Published: 2011-06-18
Tagged: coffee-script, map-reduce, nosql, riak

Writing and queering MapReduce requests for riak by hand is rather cumbersome. My little tool riakqp provides a simple, fast and elegant way for prototyping those requests.

riakqp - Riak Query Prototyping in CoffeeScript Syntax

Writing and queering MapReduce requests for riak by hand is somewhat cumbersome. A JSON formatted request is sent with the command line tool curl. This procedure includes the specification of the header and the HTTP-verb; see e.g. the given examples in Loading Data and Running MapReduce Queries. However, the most inconvenient part is to include the map and reduce functions into the query. See this query for a non-trivial example.

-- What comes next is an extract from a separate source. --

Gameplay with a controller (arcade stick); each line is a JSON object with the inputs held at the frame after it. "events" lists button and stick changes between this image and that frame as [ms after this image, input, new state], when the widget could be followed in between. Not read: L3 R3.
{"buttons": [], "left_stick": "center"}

riakqp lets you specify external CoffeScript files in your query. Instead of including JavaScript inline like

"source" : "(function(v) { var freq; ...

You will reference a source file as in

"source_file" : "word_map.coffee"

A short riakqp Tutorial

Prerequisites

I assume that you have a *nix like operating system with basic tools including the curl command line program. You will need node and npm. Install riakqp with npm install -g riakqp. I recommend installing jsonprettify in the same way.

Running example

In the following example, we will count the frequency of words in the book Alice in Wonderland. The source code of riakqp includes the demo/alice-in-wonderland directory; download that one!

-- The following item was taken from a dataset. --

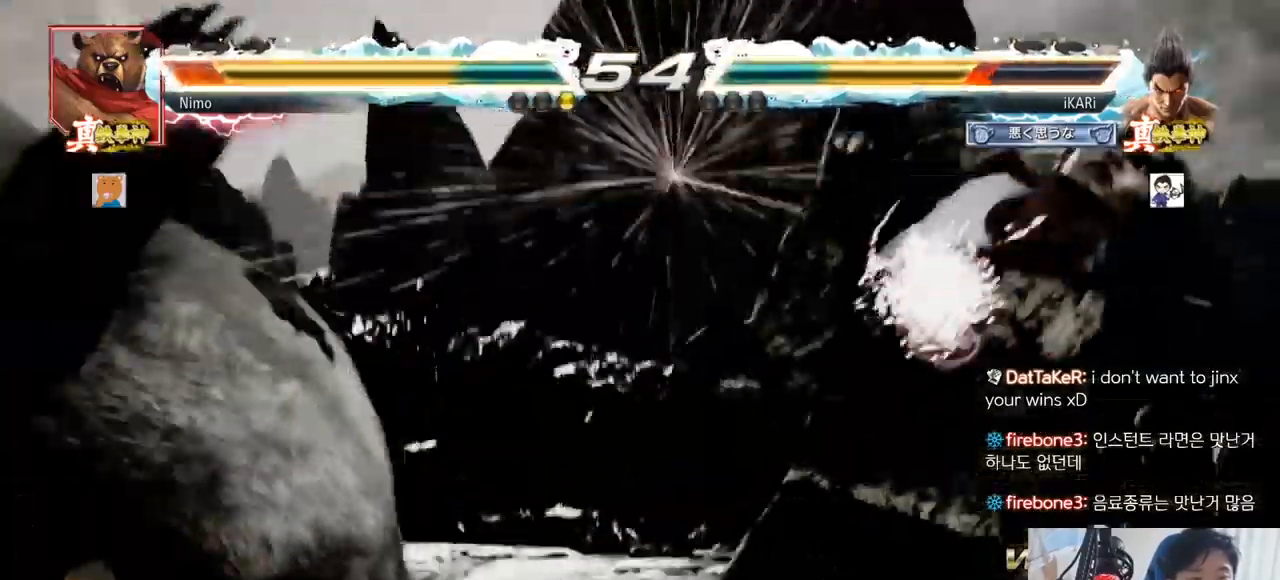
{"buttons": [], "left_stick": "center", "events": []}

The page MapReduce on wiki.basho.com features a similar example, which is written in pure JavaScript. Note that their code works in a somewhat different manner compared to our example!

Setup

Apparently you will need a riak cluster. You might want to follow Building a Development Environment for an initial setup. I assume that one node of your cluster is accessible via http://localhost:8091.

Data upload

Go into the demo/alice-in-wonderland/data directory. Invoke ./put which should upload each chapter of the book to your riak cluster. Confirm this by queering curl -v localhost:8091/riak/alice?keys=true. The response should contain "keys" : [ "cp2.txt" , "cp7.txt" , "cp8.txt" and so forth. You can also retrieve the first chapter by requesting http://localhost:8091/riak/alice/cp1.txt in your browser.

MapReduce Query

Now, go up one directory into demo/alice-in-wonderland. The files query.json, word_map.coffee, and reduce_word_count.coffee specify our query. We invoke riakqp -q query.json | jsonprettify | grep alice to run the query. This should yield the following result: "alice" : 362.

Going further

There is a second demonstration in the demo/google-stock directory. It contains the same dataset as used in Loading Data and Running MapReduce Queries in the Riak Fast Track tutorial. This dataset is very well suited for exploration with your own queries. Have fun!